▶ **To do**
Give back exactly the lines spanning from the one containing "Bei diesem Artikel" to the final line of the records below, and no others.

### Recorded information ###

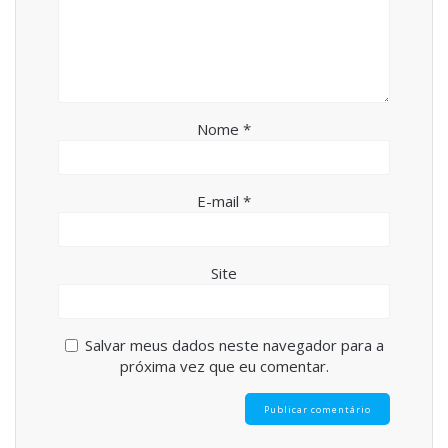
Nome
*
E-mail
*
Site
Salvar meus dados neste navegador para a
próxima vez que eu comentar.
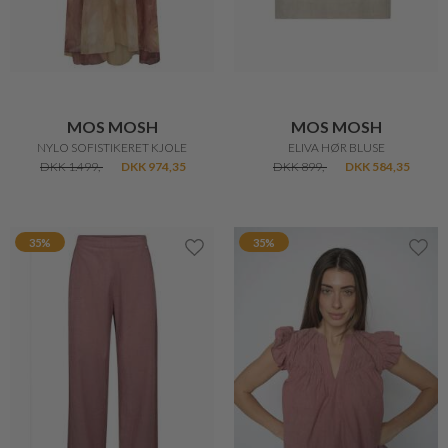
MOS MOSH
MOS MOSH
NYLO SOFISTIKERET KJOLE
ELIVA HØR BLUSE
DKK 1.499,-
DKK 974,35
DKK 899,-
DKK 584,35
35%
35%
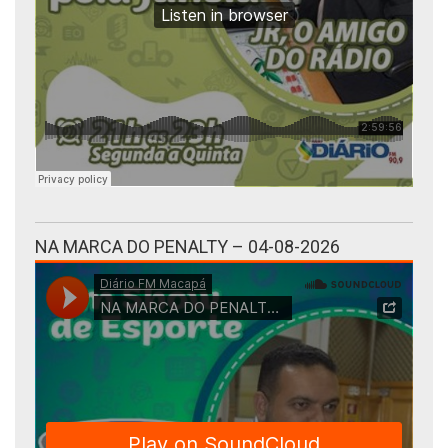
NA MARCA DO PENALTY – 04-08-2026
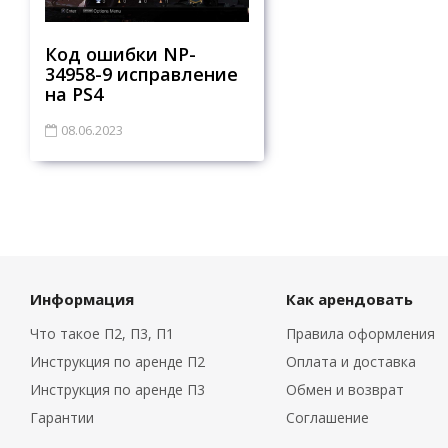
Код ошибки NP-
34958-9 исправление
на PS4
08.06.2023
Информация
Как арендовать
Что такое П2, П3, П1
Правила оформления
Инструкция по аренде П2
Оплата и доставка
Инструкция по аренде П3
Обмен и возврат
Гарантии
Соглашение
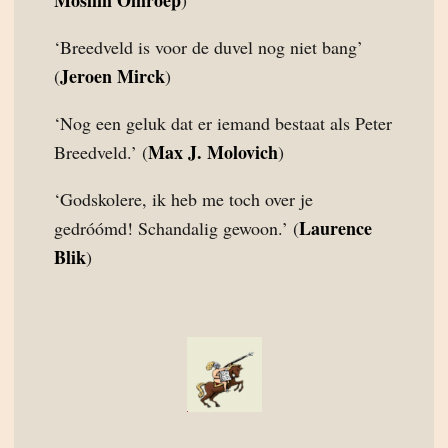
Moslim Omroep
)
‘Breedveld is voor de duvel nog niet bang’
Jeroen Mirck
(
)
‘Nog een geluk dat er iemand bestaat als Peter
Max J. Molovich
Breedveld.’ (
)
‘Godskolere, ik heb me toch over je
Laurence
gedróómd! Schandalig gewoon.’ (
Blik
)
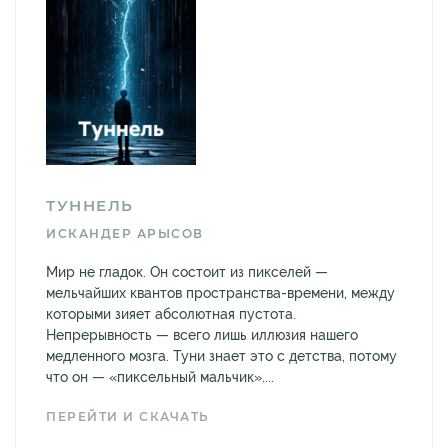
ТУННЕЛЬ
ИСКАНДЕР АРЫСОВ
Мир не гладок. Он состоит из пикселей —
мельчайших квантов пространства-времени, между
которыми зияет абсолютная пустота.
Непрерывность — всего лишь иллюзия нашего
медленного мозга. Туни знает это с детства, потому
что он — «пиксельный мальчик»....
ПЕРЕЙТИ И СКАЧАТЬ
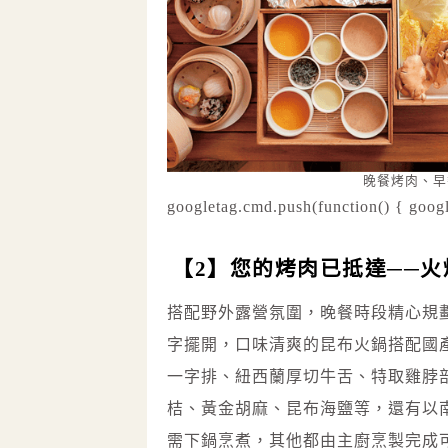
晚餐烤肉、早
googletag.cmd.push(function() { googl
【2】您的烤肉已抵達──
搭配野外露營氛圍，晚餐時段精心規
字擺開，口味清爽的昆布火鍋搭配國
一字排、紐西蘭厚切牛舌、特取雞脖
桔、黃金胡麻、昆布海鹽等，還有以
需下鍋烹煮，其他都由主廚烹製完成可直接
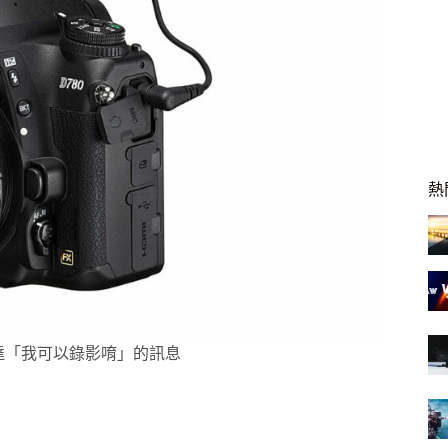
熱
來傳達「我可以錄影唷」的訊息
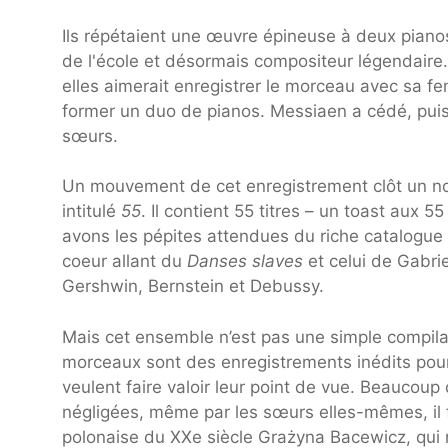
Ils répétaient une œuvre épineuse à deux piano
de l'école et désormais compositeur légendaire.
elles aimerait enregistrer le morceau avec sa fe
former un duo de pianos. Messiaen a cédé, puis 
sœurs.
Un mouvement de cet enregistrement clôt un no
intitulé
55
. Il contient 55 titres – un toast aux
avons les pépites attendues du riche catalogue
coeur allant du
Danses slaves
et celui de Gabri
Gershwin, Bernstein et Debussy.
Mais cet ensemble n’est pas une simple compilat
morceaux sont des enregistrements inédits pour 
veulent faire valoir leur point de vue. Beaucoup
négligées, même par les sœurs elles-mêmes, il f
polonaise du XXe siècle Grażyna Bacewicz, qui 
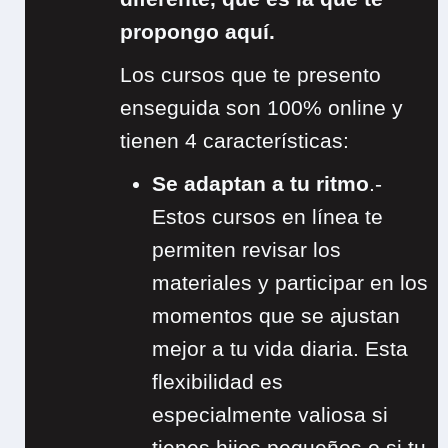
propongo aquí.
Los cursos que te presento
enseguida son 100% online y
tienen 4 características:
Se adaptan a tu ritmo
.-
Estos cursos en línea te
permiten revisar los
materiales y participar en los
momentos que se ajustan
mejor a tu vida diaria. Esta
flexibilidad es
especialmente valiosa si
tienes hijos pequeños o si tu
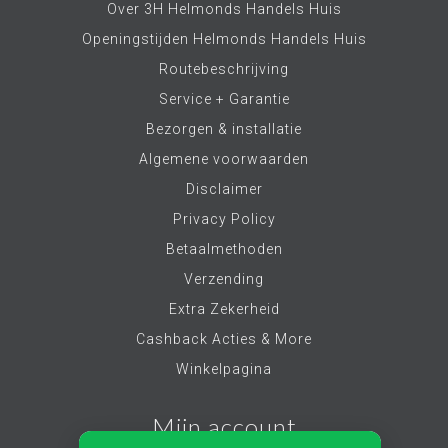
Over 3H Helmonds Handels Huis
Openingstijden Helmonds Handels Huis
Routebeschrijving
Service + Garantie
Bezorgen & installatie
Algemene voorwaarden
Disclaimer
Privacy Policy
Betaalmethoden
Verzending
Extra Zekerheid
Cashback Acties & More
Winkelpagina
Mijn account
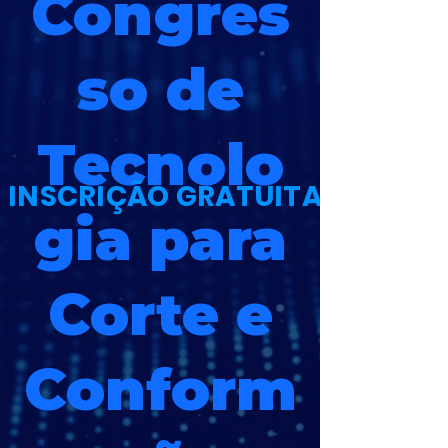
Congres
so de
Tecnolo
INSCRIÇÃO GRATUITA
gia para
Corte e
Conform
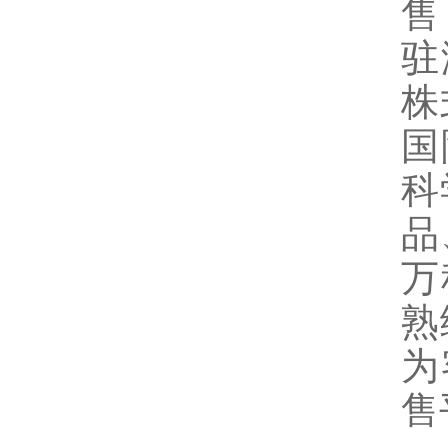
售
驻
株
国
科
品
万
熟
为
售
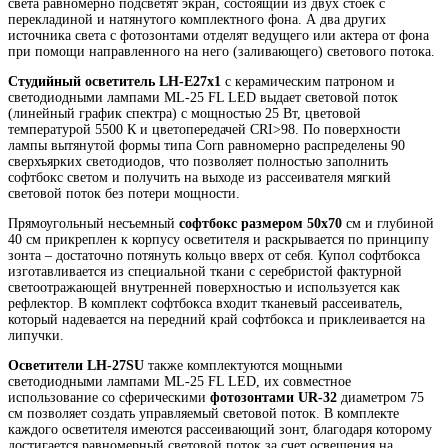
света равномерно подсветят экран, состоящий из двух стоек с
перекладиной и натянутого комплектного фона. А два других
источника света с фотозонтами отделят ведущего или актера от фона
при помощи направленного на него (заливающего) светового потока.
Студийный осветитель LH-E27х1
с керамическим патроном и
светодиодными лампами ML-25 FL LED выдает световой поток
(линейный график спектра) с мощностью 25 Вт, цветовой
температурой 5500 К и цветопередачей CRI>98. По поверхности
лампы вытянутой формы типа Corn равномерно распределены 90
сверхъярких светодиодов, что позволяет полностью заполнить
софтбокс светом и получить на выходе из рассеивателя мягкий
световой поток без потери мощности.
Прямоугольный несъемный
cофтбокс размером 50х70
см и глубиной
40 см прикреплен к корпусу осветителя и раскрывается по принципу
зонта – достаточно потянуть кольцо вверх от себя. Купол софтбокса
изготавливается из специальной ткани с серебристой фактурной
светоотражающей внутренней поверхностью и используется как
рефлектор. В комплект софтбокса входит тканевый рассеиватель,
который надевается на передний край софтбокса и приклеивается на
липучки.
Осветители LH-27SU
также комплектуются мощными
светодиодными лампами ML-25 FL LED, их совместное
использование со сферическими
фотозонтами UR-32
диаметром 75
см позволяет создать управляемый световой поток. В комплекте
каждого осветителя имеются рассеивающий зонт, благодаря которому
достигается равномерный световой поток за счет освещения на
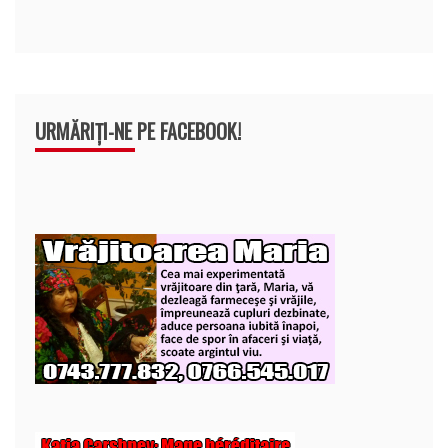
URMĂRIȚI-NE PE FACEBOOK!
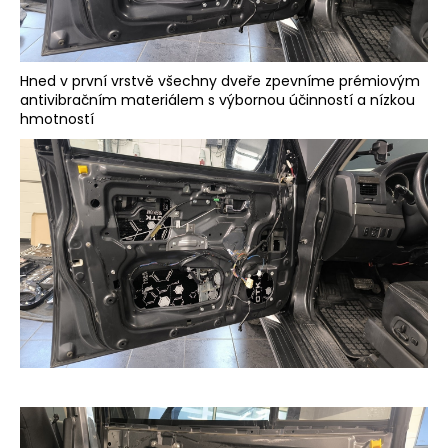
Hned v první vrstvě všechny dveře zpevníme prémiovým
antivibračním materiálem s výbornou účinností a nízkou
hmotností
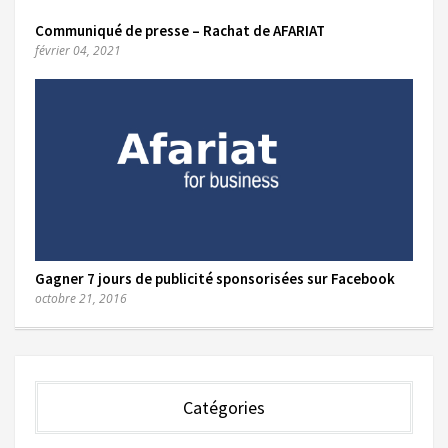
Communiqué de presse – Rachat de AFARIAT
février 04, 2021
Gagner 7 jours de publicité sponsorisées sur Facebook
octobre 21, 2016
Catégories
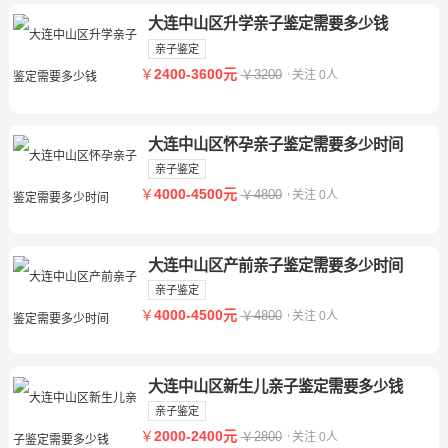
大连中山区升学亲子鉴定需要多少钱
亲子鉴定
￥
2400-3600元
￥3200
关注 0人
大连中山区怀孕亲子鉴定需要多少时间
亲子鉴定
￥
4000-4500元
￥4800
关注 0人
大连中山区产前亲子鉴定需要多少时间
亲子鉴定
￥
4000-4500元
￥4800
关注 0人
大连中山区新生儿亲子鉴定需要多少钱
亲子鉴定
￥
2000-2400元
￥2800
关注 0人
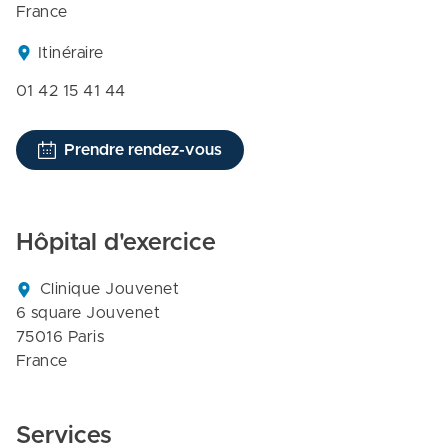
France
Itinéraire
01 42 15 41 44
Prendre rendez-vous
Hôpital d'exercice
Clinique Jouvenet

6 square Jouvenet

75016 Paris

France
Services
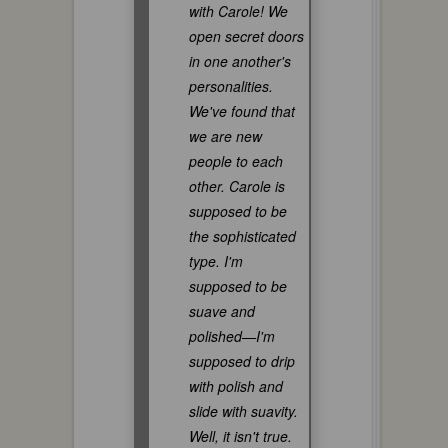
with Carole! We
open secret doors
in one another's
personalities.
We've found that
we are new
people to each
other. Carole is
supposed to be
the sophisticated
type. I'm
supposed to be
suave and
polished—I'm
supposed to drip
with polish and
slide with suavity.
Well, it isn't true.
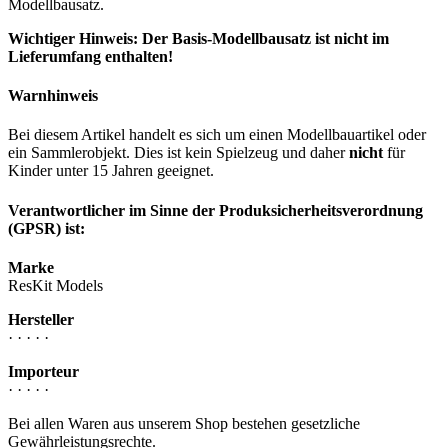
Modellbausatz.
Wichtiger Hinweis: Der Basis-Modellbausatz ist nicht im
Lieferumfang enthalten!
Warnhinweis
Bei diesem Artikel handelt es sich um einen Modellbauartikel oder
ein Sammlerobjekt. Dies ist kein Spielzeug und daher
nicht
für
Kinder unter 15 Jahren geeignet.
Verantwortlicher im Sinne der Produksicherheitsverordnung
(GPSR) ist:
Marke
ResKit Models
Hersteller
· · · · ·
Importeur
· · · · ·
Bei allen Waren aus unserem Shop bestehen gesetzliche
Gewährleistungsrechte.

###

▶ **Written solution**
Bei diesem Artikel handelt es sich um einen Modellbauartikel oder
ein Sammlerobjekt. Dies ist kein Spielzeug und daher
nicht
für
Kinder unter 15 Jahren geeignet.
Verantwortlicher im Sinne der Produksicherheitsverordnung
(GPSR) ist:
Marke
ResKit Models
Hersteller
· · · · ·
Importeur
· · · · ·
Bei allen Waren aus unserem Shop bestehen gesetzliche
Gewährleistungsrechte.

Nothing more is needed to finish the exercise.